November 15, 2011 • Business


FILE – In this Jan. 20, 2011, file photo, an American Eagle jet taxis at Boston’s Logan International Airport. The Transportation Department announced Monday, Nov. 14, that they are fining the regional affiliate of American Airlines $900,000 for keeping passengers cooped up on planes for over three hours in Chicago at O’Hare International Airport earlier this year. (AP Photo/Stephan Savoia, File)

WASHINGTON (AP) — Sometimes it seems like airline passengers just can’t win: The government cracks down on airlines that keep people cooped up on planes that sit on airport tarmacs for endless hours, and carriers respond by canceling more flights to avoid hefty fines.

The Transportation Department’s $900,000 fine Monday against an American Airlines regional affiliate for holding hundreds of passengers on board 15 planes for hours in Chicago earlier this year may only fuel more debate over whether the government’s get-tough policy is making air travel better or worse for passengers.
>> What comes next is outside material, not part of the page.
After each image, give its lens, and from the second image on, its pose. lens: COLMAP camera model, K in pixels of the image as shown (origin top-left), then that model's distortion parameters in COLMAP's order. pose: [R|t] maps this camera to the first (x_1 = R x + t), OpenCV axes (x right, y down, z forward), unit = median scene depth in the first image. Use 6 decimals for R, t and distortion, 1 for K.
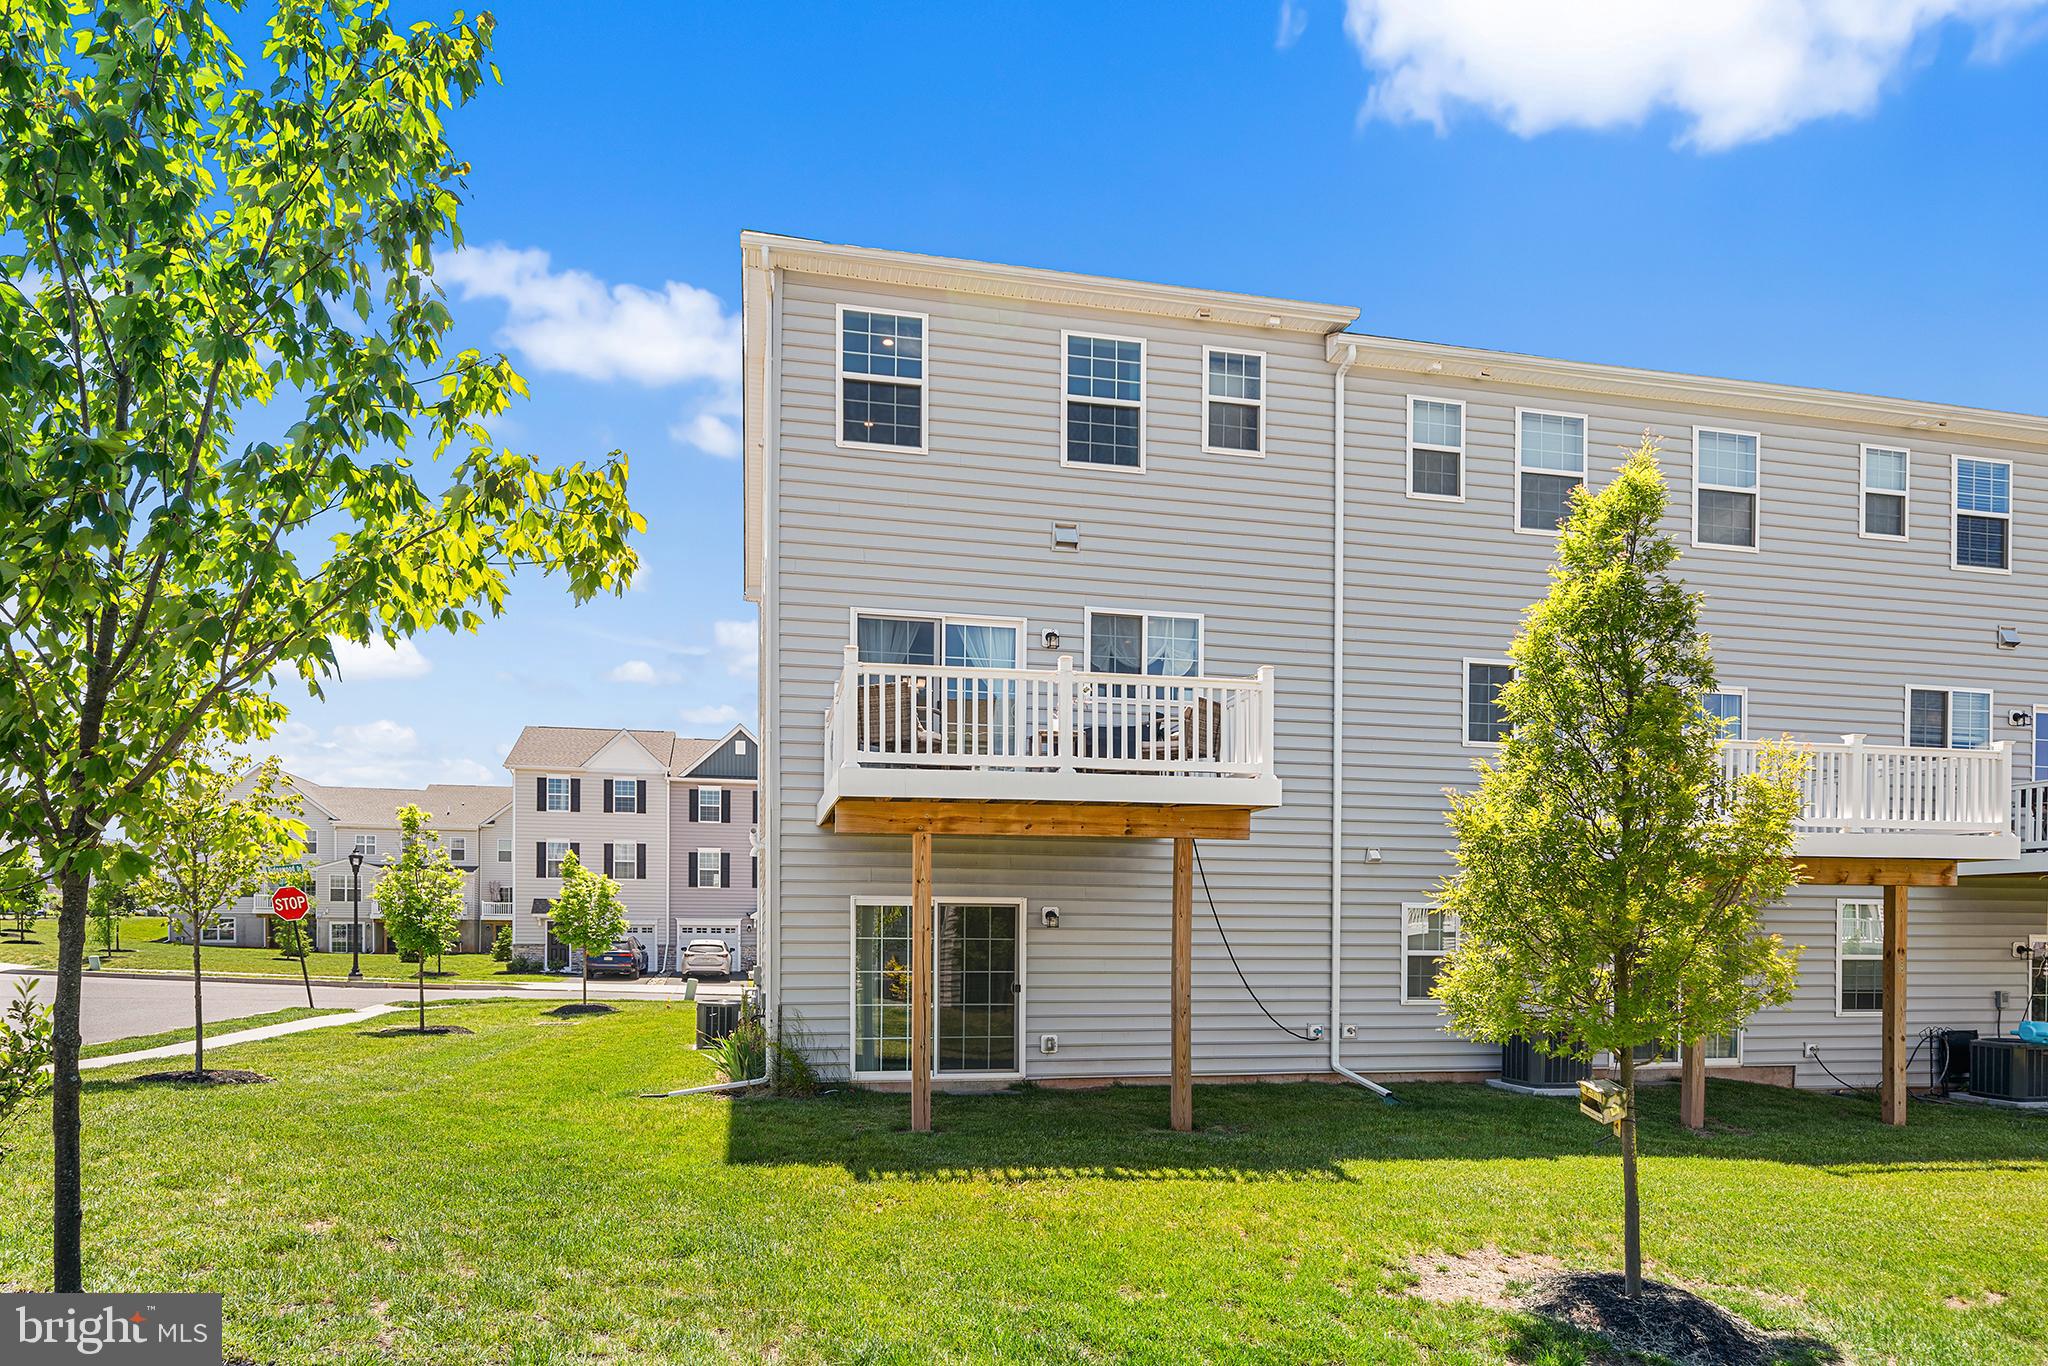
lens RADIAL K [[1110.9, 0, 1025.5], [0, 1110.9, 693.5], [0, 0, 1]] dist [0.003641, 0.001804]
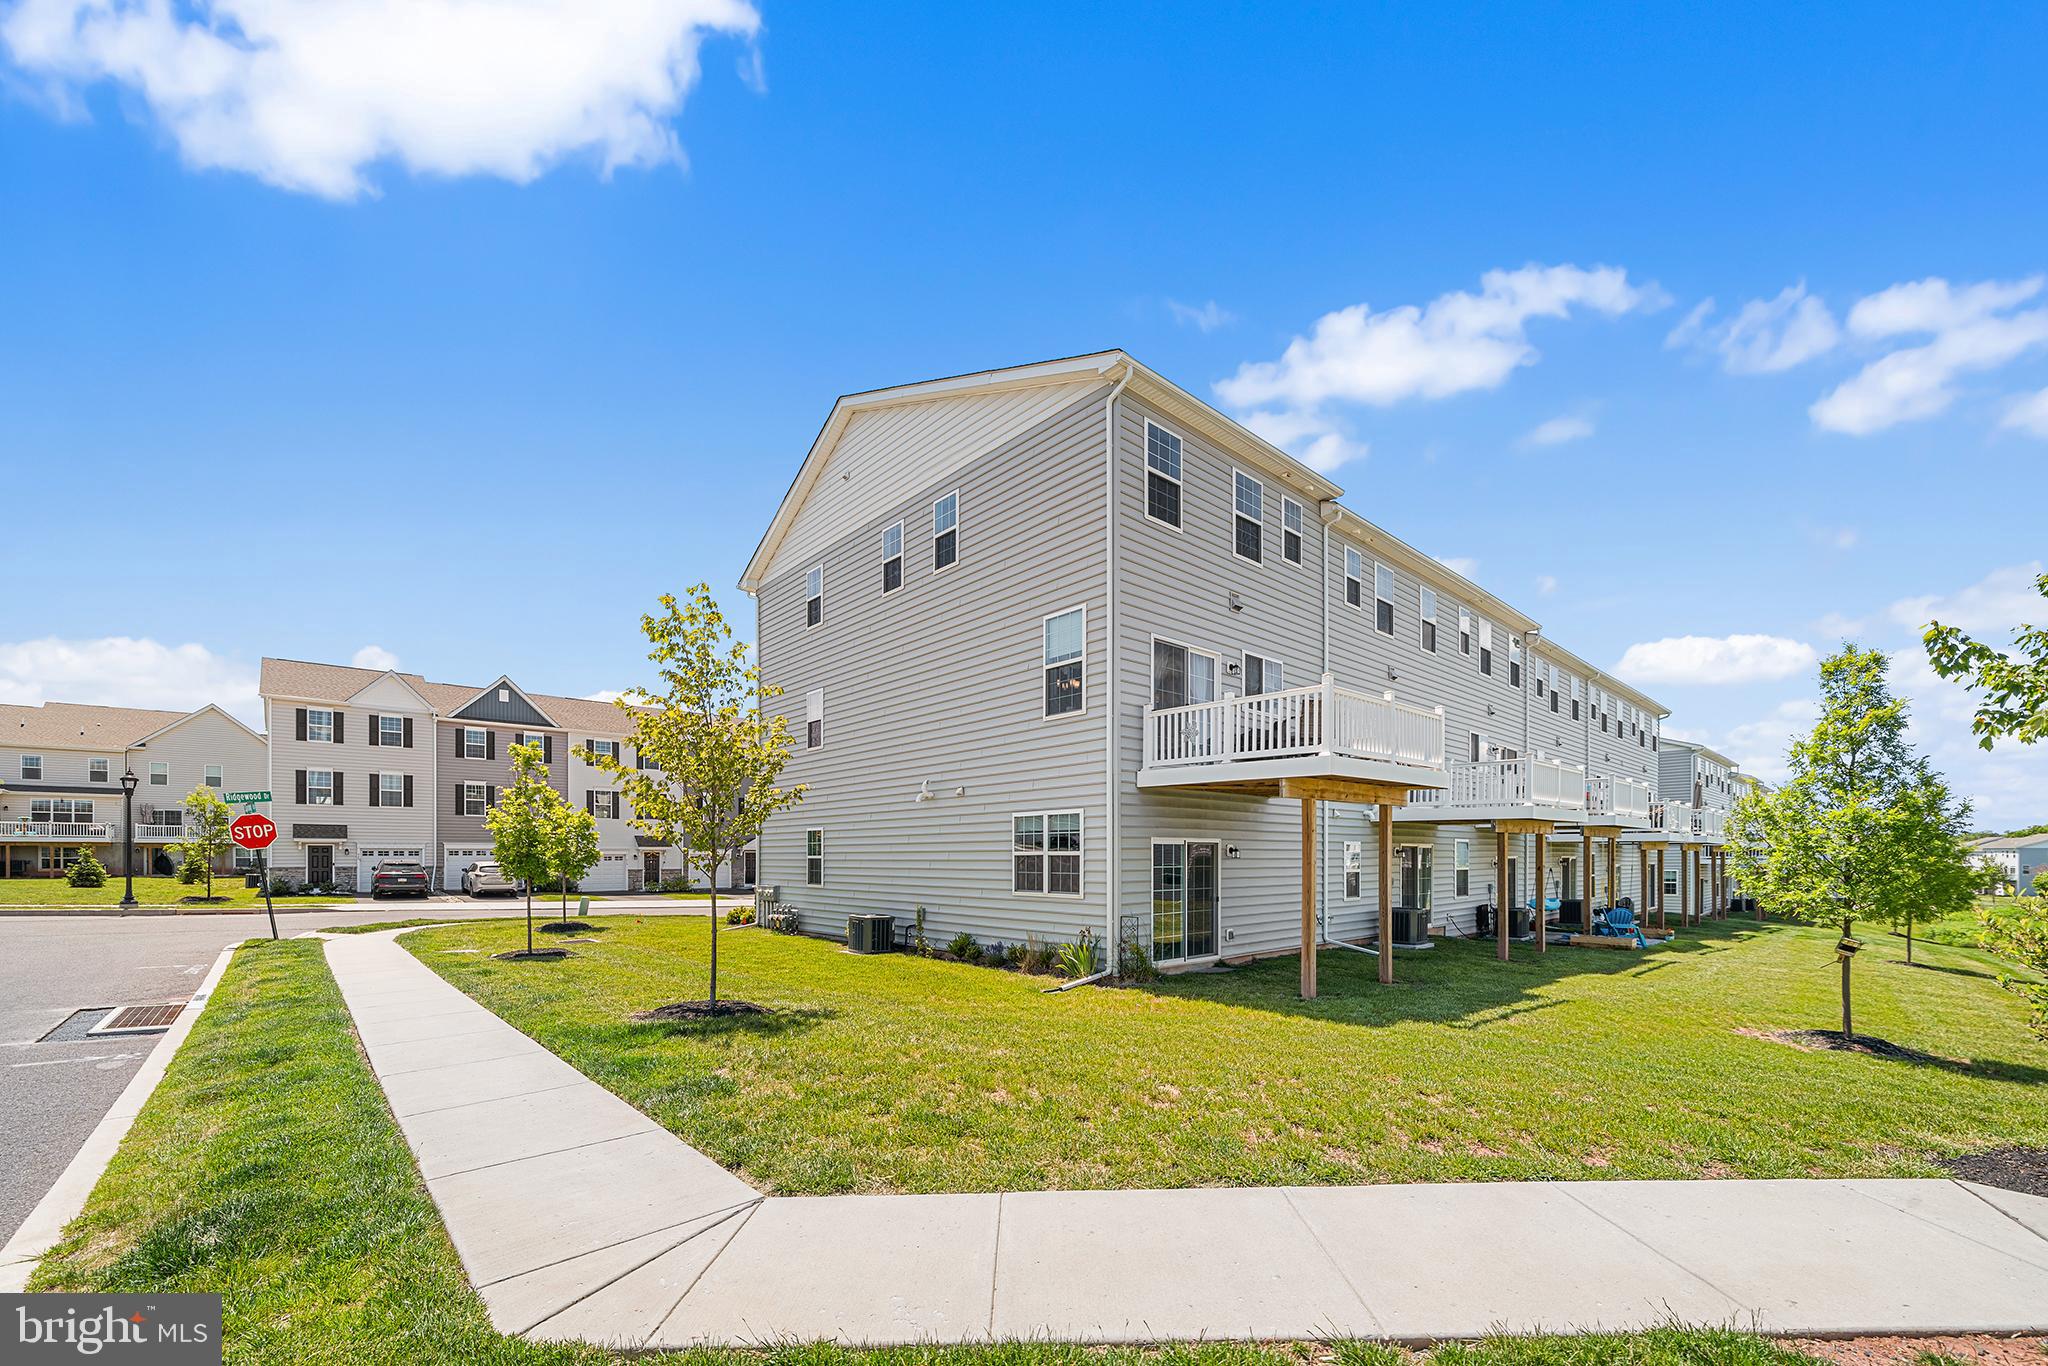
lens RADIAL K [[762.3, 0, 1024.0], [0, 762.3, 683.0], [0, 0, 1]] dist [0.001708, 0.000197]
pose [[0.886509, 0.096237, 0.452592, -0.172027], [-0.094395, 0.995176, -0.026713, 0.006424], [-0.452980, -0.019041, 0.891317, 0.048087]]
Transportation Secretary Ray LaHood has hailed as a success his department’s three-hour limit on such tarmac delays. Between May 2010 and April 2011, the first 12 months after the time limit was in effect, airlines reported 20 tarmac delays of more than three hours, none of which was more than four hours long.

In contrast, during the 12 months before the rule took effect, airlines had 693 tarmac delays of more than three hours, and 105 of the delays were longer than four hours.

However, a recent Government Accountability Office report concluded, “The rule appears to be associated with an increased number of cancellations for thousands of additional passengers — far more than DOT initially predicted — including some who might not have experienced a tarmac delay.”

With Monday’s fine against American Eagle Airlines, the first imposed on an air carrier under new rule, cancellations will shoot up even more, airline analyst Michael Boyd said.